### DESCRIPTION OF THE TASK
Reproduce the text of the rows below, substituting "Sledovať" for every occurrence of "Strážiť" and leaving everything else unchanged. Omit the pictures from your answer.
[MATERIAL TO PROCESS — start]
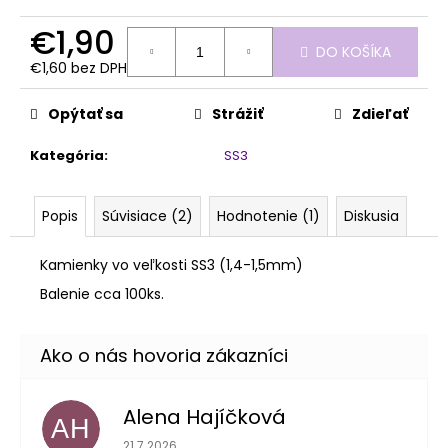
č
a
€1,90
m
DO KOŠÍKA
e
€1,60 bez DPH
Jednotková
cena:
Opýtať sa
Strážiť
Zdieľať
PENOVÝ
PILNÍK
Kategória
:
SS3
HALFMOON
120/180
1KS
Popis
Súvisiace (2)
Hodnotenie (1)
Diskusia
€1,60
Kamienky vo veľkosti SS3 (1,4-1,5mm)
Balenie cca 100ks.
Alena Hajíčková
AH
Hodnotenie obchodu je 5 z 5 hviezdičiek.
21.7.2026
[MATERIAL TO PROCESS — finish]
### EXERCISE SOLUTION
č
a
€1,90
m
DO KOŠÍKA
e
€1,60 bez DPH
Jednotková
cena:
Opýtať sa
Sledovať
Zdieľať
PENOVÝ
PILNÍK
Kategória
:
SS3
HALFMOON
120/180
1KS
Popis
Súvisiace (2)
Hodnotenie (1)
Diskusia
€1,60
Kamienky vo veľkosti SS3 (1,4-1,5mm)
Balenie cca 100ks.
Alena Hajíčková
AH
Hodnotenie obchodu je 5 z 5 hviezdičiek.
21.7.2026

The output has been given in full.